REPUBLIKA.CO.ID,JAKARTA -- Gabungan pengusaha makanan dan minuman seluruh Indonesia (Gapmmi) menargetkan pertumbuhan ekspor di tahun 2018 dapat mencapai angka 10 persen. Kendati begitu, Ketua Umum Gappmi Adhi S Lukman mengatakan, target tersebut cukup berat diraih karena industri masih terkendala tarif bea masuk yang tinggi di sejumlah negara.
Menurut Adhi, negara-negara di kawasan Afrika, misalnya, masih mengenakan tarif bea masuk yang lebih mahal untuk produk Indonesia ketimbang produk Cina. "Afrika kasih tarif yang lebih murah ke Cina karena mereka punya kerja sama government to government," ungkap dia, dalam forum diskusi di kantor Kementerian Perindustrian, Selasa (30/2).

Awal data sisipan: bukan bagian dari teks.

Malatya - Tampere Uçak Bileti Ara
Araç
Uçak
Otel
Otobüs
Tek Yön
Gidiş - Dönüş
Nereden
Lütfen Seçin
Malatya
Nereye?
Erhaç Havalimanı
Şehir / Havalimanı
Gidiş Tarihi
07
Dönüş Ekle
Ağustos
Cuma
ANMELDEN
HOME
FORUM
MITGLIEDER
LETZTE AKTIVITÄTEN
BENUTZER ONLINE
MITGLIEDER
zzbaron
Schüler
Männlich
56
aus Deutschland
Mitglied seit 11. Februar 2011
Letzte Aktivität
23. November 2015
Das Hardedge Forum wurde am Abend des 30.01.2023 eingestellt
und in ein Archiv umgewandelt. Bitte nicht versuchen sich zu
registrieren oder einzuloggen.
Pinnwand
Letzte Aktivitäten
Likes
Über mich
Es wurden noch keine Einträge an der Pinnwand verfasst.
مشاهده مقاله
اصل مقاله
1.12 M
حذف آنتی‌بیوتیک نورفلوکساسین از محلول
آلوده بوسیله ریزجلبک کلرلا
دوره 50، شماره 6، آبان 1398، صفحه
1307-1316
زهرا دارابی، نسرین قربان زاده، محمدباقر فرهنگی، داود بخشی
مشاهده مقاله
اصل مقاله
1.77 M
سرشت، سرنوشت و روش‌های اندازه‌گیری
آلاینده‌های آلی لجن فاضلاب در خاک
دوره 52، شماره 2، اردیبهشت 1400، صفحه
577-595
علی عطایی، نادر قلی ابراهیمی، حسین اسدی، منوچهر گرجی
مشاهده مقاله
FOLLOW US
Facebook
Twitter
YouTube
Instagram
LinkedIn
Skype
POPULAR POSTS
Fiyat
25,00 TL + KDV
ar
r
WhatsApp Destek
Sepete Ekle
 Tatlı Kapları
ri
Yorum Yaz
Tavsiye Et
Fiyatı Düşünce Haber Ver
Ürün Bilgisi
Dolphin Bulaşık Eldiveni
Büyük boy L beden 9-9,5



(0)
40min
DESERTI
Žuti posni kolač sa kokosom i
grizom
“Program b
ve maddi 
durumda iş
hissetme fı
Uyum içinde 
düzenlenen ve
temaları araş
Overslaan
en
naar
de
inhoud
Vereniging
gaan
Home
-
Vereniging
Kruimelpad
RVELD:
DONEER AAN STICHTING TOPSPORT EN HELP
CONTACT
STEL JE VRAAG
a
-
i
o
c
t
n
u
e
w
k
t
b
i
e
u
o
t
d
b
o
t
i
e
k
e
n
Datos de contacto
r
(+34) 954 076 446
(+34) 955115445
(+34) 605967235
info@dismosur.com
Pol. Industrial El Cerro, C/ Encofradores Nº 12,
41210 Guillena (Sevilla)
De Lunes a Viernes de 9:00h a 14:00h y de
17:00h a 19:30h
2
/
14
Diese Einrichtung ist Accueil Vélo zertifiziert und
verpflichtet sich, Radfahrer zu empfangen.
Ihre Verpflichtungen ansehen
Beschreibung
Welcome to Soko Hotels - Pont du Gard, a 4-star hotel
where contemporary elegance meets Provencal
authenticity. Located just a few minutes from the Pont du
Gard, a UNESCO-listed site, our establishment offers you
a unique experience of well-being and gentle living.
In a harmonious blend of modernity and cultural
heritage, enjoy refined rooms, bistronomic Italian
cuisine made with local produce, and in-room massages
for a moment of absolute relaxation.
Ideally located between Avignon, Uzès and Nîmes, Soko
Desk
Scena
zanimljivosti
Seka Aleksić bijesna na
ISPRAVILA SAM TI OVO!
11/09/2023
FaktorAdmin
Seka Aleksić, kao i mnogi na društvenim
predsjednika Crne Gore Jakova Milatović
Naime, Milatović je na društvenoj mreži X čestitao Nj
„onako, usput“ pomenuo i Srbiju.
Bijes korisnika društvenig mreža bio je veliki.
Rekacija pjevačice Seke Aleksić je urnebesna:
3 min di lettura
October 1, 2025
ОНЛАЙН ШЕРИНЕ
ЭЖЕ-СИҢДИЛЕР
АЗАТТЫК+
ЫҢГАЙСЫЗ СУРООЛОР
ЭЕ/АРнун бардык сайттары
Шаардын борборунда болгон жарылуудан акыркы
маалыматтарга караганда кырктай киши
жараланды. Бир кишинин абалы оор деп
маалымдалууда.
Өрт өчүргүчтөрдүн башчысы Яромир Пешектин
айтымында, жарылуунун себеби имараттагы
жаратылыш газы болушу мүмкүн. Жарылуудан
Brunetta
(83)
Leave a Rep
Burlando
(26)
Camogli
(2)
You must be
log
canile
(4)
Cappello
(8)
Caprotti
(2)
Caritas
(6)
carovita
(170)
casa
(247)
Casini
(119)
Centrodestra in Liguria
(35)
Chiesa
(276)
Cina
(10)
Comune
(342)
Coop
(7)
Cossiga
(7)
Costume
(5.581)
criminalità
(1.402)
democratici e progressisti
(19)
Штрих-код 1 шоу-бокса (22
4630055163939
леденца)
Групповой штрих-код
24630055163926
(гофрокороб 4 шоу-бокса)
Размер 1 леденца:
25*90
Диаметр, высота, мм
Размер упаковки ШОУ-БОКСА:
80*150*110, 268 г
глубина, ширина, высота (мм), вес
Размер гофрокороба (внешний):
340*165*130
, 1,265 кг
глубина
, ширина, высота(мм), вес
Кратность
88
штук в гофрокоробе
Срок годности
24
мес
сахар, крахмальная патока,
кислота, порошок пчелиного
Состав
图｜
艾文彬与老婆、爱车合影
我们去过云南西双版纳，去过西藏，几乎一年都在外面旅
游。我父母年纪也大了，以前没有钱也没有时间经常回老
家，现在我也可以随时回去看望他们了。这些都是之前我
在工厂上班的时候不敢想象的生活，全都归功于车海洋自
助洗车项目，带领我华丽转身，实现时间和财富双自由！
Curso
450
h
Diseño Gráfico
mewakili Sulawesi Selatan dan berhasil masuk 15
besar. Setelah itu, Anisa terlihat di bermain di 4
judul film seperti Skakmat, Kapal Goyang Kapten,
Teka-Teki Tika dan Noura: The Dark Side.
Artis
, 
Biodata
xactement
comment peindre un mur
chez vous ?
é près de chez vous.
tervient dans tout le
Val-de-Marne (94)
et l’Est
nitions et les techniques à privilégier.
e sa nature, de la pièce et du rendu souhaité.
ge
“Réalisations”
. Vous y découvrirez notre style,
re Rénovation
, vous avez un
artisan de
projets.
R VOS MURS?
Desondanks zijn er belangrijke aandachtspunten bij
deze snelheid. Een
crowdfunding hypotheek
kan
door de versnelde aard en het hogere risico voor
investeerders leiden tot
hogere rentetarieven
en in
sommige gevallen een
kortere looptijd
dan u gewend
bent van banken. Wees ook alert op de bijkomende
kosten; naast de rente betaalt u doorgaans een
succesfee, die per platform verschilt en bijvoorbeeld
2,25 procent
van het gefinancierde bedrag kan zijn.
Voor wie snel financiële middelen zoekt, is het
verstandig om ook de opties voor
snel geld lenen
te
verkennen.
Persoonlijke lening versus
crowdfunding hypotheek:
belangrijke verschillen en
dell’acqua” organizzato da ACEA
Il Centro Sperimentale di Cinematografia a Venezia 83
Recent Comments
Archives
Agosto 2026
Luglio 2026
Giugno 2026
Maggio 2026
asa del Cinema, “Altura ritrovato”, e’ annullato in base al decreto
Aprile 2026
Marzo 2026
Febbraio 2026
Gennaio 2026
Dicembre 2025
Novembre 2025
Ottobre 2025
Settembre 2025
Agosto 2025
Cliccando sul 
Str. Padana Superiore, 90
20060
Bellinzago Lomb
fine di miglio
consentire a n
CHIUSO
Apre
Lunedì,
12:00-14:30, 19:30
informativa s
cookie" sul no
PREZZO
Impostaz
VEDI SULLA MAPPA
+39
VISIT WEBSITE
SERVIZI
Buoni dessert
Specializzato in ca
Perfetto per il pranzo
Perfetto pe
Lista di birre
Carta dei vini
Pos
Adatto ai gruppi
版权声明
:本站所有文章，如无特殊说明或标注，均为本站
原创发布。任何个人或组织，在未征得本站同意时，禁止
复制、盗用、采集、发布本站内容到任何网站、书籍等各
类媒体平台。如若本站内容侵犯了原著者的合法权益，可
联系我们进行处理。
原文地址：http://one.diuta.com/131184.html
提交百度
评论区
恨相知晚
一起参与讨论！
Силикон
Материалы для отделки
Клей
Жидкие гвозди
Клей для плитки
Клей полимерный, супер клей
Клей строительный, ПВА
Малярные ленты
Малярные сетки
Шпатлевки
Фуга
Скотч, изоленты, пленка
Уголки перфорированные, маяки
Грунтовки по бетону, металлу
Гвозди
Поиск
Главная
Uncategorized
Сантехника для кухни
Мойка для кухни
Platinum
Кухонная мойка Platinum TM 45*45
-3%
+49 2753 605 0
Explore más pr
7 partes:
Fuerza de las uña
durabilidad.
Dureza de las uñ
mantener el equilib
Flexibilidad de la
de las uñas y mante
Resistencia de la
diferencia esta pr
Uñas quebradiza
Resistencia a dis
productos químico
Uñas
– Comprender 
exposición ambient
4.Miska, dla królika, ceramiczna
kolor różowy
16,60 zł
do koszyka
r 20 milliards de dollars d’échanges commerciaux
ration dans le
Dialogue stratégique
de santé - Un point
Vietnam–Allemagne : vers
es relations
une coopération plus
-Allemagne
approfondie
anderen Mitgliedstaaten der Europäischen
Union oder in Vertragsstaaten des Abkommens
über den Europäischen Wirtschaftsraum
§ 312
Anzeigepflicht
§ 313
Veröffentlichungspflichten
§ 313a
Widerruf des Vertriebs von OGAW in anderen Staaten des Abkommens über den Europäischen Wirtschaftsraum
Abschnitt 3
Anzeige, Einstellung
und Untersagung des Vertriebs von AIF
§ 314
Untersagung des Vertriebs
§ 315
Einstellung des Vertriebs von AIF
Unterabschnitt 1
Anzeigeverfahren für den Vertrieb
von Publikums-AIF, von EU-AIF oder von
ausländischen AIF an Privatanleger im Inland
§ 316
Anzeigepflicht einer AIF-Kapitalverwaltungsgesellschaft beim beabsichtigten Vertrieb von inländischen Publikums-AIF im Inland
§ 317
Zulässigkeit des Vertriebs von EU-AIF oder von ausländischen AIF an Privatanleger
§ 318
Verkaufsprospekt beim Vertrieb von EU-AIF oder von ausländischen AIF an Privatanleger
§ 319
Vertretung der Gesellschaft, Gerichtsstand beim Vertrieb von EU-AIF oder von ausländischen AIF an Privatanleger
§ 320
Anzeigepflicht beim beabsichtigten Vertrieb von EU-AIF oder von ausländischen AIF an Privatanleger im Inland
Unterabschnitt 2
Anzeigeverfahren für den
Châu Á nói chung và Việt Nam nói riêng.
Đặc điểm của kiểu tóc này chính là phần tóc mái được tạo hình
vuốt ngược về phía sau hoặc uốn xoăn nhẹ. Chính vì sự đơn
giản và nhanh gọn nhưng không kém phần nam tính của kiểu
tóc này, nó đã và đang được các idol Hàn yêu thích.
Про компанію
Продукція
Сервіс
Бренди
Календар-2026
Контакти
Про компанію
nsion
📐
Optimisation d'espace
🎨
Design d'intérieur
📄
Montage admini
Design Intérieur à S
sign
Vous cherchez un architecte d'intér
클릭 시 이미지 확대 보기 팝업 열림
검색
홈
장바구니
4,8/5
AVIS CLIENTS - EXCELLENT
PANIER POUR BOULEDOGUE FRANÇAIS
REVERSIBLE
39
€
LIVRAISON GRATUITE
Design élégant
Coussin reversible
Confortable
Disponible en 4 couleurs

Selain Cina, sambung Adhi, negara di kawasan Asia lain yang juga mendapat keistimewaan tarif di banyak negara ekspor tujuan antara lain Vietnam dan Thailand. Perbedaan tarif tersebut membuat produk Indonesia menjadi kalah saing. Karenanya, Gappmi berharap pemerintah dapat segera memperjuangkan kerja sama perdagangan bebas dengan sejumlah negara dan kawasan agar hambatan tarif dapat dihilangkan.
Pada akhir 2017 lalu, Indonesia berhasil menandatangani kerja sama perdagangan dengan Chile. Adhi berharap, kerja sama itu dapat menjadi pintu masuk bagi produk makanan dan minuman asal Tanah Air untuk melakukan penetrasi di pasar Amerika Latin.
Direktur Jenderal Industri Agro Kementerian Perindustrian, Panggah Susanto, mengungkapkan nilai ekspor produk makanan dan minuman pada 2017 mencapai 11,5 miliar dolar AS. Angka itu meningkat dibanding nilai ekspor di 2016 yang tercatat sebesar 10,43 miliar dolar AS.
Adapun produk ekspor unggulan dari sektor industri makanan dan minuman antara lain udang beku, minyak kelapa, kakao, margarin dan mentega, serta roti dan kue.